● **WHAT THE TASK ASKS**:
Your answer must consist of exactly the lines below, starting with the line with "staining of prostate" and going on through the line with "non-Hodgkin's type, Low", and nothing else.

● **RECORDS PROVIDED**:
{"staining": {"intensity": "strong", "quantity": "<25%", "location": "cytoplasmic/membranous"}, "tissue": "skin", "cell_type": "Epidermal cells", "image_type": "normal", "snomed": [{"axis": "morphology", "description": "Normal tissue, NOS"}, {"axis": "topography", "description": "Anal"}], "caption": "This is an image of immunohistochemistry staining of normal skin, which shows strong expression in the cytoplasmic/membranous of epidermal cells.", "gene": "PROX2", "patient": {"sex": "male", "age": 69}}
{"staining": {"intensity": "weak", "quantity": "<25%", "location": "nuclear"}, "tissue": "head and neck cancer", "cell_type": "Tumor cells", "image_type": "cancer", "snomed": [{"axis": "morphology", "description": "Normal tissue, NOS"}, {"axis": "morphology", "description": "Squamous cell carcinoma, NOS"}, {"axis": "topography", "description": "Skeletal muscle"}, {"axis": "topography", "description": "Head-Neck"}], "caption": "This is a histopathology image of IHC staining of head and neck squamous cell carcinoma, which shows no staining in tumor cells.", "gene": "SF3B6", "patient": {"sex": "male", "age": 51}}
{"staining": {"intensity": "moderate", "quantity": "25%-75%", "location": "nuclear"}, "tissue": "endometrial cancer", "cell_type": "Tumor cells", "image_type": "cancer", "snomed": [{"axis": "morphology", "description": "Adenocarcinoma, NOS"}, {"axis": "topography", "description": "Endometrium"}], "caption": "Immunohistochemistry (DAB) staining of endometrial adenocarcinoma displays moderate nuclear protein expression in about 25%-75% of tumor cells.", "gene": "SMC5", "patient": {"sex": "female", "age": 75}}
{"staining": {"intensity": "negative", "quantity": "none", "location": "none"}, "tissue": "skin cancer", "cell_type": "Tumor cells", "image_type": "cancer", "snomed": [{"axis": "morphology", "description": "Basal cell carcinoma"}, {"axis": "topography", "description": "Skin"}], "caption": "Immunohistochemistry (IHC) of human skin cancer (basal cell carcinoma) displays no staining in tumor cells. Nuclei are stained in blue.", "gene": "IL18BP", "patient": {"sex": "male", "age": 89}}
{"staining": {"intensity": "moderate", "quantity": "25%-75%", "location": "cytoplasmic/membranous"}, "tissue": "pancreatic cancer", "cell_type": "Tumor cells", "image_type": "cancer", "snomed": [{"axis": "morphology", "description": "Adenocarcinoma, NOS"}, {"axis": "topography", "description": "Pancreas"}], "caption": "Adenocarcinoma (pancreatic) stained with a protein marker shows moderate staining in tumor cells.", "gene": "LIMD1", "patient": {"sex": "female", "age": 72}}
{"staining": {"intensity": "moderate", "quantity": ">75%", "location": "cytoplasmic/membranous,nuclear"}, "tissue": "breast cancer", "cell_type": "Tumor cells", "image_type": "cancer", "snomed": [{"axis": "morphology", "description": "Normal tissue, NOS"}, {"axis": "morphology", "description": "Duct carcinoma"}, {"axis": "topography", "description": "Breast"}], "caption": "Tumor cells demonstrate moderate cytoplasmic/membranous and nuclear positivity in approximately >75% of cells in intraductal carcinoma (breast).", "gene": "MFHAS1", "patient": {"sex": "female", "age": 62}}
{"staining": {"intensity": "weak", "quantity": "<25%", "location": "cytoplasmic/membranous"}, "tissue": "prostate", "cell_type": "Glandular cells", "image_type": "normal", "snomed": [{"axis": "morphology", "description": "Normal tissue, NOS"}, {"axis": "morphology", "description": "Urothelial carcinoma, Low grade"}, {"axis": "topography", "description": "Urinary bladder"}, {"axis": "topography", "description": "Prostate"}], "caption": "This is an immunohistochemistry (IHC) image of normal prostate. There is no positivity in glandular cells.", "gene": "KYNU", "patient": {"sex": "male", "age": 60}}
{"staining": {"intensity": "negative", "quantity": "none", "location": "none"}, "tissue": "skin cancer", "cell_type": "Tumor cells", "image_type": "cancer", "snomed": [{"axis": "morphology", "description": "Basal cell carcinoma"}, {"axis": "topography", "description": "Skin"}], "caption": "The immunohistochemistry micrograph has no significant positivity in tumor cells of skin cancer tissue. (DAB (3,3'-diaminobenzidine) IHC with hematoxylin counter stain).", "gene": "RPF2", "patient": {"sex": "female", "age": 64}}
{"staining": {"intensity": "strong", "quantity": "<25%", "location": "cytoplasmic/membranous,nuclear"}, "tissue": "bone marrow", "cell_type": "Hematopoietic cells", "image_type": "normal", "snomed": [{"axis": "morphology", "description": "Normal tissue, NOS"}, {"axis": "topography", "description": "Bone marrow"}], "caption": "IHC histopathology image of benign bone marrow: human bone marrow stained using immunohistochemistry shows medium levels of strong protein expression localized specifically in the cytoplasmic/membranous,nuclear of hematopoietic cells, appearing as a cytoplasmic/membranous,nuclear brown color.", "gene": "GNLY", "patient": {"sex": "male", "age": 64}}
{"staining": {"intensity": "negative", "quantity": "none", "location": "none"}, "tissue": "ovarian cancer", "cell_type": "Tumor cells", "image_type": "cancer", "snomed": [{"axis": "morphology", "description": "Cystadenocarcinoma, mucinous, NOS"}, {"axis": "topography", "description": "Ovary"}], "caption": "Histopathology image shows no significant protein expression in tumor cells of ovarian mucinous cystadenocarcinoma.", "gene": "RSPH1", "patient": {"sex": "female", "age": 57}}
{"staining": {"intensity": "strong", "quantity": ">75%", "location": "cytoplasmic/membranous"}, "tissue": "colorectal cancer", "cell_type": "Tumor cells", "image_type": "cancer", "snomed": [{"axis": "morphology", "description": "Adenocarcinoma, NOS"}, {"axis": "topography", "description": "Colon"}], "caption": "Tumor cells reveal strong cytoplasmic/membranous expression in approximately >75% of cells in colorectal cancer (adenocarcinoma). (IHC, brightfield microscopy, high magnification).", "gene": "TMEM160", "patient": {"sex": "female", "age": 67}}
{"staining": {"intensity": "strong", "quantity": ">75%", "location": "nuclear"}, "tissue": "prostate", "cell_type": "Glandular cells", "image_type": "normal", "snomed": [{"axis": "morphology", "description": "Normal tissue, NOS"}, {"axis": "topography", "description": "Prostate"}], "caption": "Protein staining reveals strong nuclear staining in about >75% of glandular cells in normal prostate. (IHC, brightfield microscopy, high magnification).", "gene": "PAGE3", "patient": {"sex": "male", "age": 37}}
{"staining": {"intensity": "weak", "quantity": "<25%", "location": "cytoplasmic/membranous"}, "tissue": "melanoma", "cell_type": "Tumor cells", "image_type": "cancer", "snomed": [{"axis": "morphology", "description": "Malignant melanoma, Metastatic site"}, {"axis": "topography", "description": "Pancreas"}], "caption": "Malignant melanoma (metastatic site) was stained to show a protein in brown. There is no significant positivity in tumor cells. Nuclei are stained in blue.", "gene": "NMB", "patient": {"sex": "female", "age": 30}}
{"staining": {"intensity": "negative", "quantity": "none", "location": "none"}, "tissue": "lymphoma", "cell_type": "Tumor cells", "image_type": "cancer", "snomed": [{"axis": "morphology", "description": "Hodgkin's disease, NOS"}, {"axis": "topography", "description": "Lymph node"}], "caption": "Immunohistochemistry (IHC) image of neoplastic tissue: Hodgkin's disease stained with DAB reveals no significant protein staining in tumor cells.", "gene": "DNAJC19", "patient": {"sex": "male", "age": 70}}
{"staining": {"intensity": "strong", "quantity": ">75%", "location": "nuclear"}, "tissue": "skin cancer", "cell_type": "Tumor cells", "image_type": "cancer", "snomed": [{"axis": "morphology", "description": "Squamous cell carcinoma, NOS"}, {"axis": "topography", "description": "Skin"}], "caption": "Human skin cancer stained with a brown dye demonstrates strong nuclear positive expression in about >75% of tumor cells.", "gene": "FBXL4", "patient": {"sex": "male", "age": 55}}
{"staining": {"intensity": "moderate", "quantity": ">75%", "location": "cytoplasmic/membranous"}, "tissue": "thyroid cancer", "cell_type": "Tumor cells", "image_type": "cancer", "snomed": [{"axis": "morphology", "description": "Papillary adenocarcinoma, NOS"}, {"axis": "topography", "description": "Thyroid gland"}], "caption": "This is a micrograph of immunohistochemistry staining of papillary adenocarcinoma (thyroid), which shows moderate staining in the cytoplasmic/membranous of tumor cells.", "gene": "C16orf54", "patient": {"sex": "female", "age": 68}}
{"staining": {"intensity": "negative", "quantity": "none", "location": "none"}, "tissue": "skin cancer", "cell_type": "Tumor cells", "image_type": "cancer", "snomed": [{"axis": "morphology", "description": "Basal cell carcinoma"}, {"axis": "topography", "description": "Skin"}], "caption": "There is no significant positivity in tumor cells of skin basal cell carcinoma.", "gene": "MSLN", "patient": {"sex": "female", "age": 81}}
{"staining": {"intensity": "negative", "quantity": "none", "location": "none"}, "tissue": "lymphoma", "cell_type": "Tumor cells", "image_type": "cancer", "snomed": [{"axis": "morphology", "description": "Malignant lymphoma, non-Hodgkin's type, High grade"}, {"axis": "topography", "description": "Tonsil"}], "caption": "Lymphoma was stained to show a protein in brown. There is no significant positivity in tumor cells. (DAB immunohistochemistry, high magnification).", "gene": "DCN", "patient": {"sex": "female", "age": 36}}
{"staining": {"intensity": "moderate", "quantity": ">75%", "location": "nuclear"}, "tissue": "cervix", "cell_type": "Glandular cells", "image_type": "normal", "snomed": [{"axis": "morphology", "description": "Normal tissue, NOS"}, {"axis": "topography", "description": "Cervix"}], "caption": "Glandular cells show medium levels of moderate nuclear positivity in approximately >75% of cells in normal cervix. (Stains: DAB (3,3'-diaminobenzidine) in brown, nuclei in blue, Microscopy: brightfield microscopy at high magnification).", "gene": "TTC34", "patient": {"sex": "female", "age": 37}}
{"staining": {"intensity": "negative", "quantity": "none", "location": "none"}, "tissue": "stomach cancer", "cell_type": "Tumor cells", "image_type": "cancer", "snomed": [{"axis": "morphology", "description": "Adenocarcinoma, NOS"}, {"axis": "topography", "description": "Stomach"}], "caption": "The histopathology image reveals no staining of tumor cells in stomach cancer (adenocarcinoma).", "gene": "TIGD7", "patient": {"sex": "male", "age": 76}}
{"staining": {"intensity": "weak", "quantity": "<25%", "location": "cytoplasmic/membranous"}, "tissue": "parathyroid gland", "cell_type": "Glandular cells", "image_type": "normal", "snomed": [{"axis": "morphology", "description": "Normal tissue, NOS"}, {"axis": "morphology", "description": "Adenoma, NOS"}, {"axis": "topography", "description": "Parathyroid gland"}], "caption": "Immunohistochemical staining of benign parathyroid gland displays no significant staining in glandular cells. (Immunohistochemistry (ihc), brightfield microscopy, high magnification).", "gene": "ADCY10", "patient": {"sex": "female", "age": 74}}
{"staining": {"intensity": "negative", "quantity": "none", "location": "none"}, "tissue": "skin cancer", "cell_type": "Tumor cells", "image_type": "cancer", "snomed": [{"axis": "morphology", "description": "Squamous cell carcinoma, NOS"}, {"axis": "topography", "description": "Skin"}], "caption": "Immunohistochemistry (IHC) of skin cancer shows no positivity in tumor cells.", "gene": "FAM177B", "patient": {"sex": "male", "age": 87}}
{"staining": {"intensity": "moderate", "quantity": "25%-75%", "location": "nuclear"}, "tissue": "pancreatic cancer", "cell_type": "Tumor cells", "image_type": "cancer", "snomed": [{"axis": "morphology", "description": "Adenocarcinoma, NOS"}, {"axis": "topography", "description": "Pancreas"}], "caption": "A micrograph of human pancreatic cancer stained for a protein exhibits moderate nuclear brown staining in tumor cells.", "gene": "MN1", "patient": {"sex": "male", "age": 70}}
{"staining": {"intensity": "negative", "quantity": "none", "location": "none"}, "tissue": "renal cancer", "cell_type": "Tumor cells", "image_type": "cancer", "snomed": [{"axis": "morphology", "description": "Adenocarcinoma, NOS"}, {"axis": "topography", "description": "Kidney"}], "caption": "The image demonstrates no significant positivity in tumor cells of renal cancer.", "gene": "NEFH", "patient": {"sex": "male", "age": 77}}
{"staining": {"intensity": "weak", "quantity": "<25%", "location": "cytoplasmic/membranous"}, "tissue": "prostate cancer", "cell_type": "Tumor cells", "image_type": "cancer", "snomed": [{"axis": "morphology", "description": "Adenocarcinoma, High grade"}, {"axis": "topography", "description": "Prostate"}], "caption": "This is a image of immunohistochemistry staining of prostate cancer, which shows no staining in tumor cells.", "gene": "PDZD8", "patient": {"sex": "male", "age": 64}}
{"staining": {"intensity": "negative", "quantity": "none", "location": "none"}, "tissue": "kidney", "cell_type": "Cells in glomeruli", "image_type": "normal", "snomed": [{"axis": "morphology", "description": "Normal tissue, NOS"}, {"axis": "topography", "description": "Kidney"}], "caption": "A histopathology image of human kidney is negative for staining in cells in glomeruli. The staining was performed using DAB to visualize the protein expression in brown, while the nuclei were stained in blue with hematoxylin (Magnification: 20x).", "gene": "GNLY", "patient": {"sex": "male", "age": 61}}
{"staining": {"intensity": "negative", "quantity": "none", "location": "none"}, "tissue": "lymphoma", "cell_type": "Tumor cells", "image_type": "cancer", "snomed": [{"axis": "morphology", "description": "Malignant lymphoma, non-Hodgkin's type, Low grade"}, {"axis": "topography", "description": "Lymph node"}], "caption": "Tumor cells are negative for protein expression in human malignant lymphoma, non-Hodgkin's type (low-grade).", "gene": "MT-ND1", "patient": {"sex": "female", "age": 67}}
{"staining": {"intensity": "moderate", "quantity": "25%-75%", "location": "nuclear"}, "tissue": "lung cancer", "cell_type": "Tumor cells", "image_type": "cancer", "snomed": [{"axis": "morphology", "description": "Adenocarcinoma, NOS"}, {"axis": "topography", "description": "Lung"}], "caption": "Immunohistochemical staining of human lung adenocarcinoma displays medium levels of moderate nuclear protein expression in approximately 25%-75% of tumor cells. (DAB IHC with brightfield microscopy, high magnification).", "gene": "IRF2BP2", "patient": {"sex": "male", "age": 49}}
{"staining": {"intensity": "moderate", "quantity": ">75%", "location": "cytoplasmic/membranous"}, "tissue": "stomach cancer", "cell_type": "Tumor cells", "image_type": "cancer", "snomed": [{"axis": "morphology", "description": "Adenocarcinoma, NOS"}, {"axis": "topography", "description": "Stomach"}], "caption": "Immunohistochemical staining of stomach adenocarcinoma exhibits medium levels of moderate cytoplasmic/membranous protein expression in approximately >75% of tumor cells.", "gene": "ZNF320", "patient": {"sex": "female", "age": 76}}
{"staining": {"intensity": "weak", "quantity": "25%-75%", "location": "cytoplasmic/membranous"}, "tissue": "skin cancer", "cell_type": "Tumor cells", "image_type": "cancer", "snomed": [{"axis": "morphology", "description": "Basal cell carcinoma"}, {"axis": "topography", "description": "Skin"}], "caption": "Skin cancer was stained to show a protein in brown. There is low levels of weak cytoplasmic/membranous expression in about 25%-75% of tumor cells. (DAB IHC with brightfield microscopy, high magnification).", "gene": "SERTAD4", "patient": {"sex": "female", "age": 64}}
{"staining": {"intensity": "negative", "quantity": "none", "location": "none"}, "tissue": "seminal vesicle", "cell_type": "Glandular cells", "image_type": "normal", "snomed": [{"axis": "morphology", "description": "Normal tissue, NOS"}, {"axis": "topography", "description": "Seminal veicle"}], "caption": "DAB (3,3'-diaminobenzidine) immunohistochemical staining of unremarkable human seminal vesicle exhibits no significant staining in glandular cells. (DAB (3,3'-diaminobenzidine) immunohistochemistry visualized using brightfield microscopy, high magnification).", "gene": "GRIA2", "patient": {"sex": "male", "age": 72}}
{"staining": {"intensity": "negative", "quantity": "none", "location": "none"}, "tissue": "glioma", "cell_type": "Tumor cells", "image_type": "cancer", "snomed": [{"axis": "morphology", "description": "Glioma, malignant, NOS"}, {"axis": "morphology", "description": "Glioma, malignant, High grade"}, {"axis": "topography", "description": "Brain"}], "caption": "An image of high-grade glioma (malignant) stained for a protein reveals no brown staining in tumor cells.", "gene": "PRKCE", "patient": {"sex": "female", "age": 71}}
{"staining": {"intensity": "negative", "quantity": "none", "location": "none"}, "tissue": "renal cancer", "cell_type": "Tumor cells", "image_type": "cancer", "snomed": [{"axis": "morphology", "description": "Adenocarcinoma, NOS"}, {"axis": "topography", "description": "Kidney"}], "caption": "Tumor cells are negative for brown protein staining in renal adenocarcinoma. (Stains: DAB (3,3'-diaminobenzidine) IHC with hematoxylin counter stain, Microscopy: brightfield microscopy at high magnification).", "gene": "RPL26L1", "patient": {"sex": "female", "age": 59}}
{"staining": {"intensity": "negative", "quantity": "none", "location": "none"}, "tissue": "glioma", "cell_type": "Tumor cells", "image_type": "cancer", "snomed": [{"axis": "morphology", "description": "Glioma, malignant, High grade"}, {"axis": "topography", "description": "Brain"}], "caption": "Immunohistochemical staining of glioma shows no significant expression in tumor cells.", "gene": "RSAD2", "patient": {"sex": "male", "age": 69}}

● **RESPONSE TO THE EXERCISE**:
{"staining": {"intensity": "weak", "quantity": "<25%", "location": "cytoplasmic/membranous"}, "tissue": "prostate cancer", "cell_type": "Tumor cells", "image_type": "cancer", "snomed": [{"axis": "morphology", "description": "Adenocarcinoma, High grade"}, {"axis": "topography", "description": "Prostate"}], "caption": "This is a image of immunohistochemistry staining of prostate cancer, which shows no staining in tumor cells.", "gene": "PDZD8", "patient": {"sex": "male", "age": 64}}
{"staining": {"intensity": "negative", "quantity": "none", "location": "none"}, "tissue": "kidney", "cell_type": "Cells in glomeruli", "image_type": "normal", "snomed": [{"axis": "morphology", "description": "Normal tissue, NOS"}, {"axis": "topography", "description": "Kidney"}], "caption": "A histopathology image of human kidney is negative for staining in cells in glomeruli. The staining was performed using DAB to visualize the protein expression in brown, while the nuclei were stained in blue with hematoxylin (Magnification: 20x).", "gene": "GNLY", "patient": {"sex": "male", "age": 61}}
{"staining": {"intensity": "negative", "quantity": "none", "location": "none"}, "tissue": "lymphoma", "cell_type": "Tumor cells", "image_type": "cancer", "snomed": [{"axis": "morphology", "description": "Malignant lymphoma, non-Hodgkin's type, Low grade"}, {"axis": "topography", "description": "Lymph node"}], "caption": "Tumor cells are negative for protein expression in human malignant lymphoma, non-Hodgkin's type (low-grade).", "gene": "MT-ND1", "patient": {"sex": "female", "age": 67}}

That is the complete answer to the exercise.